Mais il n'y a pas que le vin qui renferme des tanins! Plusieurs aliments très répandus en contiennent également, comme le chocolat noir (qui est aussi amer), la canneberge, la peau de pomme, les noix de Grenoble, la grenade et certains thés. Des aliments, qui, pour la plupart, déplaisent aux enfants? Un hasard?


Absolument pas! Le déplaisir initial suscité par les tanins aurait une racine évolutive, puisque leur présence aurait découragé les hommes primitifs de manger les plantes potentiellement nocives pour lui.



L'habituation aux tanins


Comme pour l'amertume, l'appréciation des tanins découle d'expositions répétées qui créent un cadre de référence sécurisant pour le mangeur, en plus d'une habituation assez rapide à l'intérieur d'un même cycle de consommation.

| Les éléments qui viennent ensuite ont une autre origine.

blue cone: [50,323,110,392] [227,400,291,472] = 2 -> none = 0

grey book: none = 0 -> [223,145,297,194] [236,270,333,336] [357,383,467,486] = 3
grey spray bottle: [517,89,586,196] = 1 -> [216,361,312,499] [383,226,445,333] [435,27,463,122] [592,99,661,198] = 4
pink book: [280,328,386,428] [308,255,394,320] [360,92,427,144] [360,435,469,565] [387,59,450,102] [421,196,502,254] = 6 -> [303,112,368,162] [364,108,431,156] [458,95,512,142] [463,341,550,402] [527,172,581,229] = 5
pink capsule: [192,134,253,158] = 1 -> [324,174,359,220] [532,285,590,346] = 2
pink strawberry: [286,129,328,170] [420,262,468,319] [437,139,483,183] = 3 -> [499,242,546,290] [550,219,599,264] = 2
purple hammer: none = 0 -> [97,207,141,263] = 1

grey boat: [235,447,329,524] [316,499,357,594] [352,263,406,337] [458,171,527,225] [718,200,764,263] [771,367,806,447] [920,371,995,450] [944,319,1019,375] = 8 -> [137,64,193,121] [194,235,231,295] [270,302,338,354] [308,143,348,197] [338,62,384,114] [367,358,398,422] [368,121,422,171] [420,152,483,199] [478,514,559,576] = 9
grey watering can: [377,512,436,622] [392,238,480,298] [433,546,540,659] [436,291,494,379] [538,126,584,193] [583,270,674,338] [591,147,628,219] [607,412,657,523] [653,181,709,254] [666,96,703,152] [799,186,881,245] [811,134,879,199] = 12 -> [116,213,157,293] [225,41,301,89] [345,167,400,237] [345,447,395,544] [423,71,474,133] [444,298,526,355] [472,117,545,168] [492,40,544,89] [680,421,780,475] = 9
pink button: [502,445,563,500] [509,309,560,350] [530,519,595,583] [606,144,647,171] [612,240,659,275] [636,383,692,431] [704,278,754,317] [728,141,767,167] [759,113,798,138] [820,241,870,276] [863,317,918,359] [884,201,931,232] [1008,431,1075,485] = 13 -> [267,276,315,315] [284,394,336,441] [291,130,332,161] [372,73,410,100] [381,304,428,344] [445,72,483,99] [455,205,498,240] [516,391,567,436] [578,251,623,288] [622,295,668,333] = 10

L'astringence "fatigue" en effet l'appareil buccal et devient difficile à détecter.


Dans le vin rouge, les tanins aident à donner "du corps" au liquide et à en faire autre chose que du simple jus de raisin. Si les tanins "s'assouplissent" généralement avec le temps - les vins bien vieillis sont considérés plus souples que les jeunes -, l'oxygénation demeure une stratégie accessible pour les adoucir.


On s'entend, bien que la carafe produise de bon résultats sur le vin, cette stratégie n'est pas trop utile pour les aliments comme la canneberge ou le chocolat noir...


Comment équilibrer les tanins alimentaires?


C'est en regardant du côté des accords "mets et et vin" qu'on trouve les réponses les plus intéressantes. Deux pistes s'offrent à la base! Un accord avec une viande rouge très sanguine, car les tanins se lieront au sang et laisseront un peu l'amylase salivaire et la langue en paix.


La seconde piste tombe également sous le sens: le gras agissant comme lubrifiant dans la bouche, il permet de protéger les muqueuse de l'assèchement provoqué par les tanins. Un fromage bien gras fait donc ici très bien l'affaire, surtout s'il est salé, car ce goût a aussi un effet équilibrant sur les tanins.


Et si les tanins venaient à la rescousse des autres saveurs?


Le principe est bien connu en sommellerie: de la même manière qu'un vin acide permet de couper au travers d'un plat gras, un vin avec de beaux tanins va rendre plus digeste une viande rouge saignante. Ainsi, ce n'est pas l'aliment qui équilibre le vin, mais le vin qui améliore l'expérience de l'aliment en bouche!


Par exemple? Un brownie au chocolat au lait pourrait facilement devenir trop riche: une bonne dose de cacao et des noix de Grenoble viennent couper au travers du gras. Si on applique cette logique à une autre combinaison d'aliments, on peut donc inférer qu'un beurre blanc à la canneberge semblerait plus léger/digeste qu'un beurre blanc au miso, par exemple.


C'est un peu comme ça que je suis devenue maniaque de la pomme grenade! Les fruits ont une forme et une couleur attrayante, mais ce sont de petites bombes acides et tanniques qui permettent de rafraîchir plusieurs plats. Mon mariage préféré: grenade et magret de canard, qui combine l'aspect gras (sur la peau) et le caractère sanguin assumé.

Il y a donc beaucoup de place à réfléchir les aliments tanniques comme une façon sophistiquée d'équilibrer des saveurs choisies.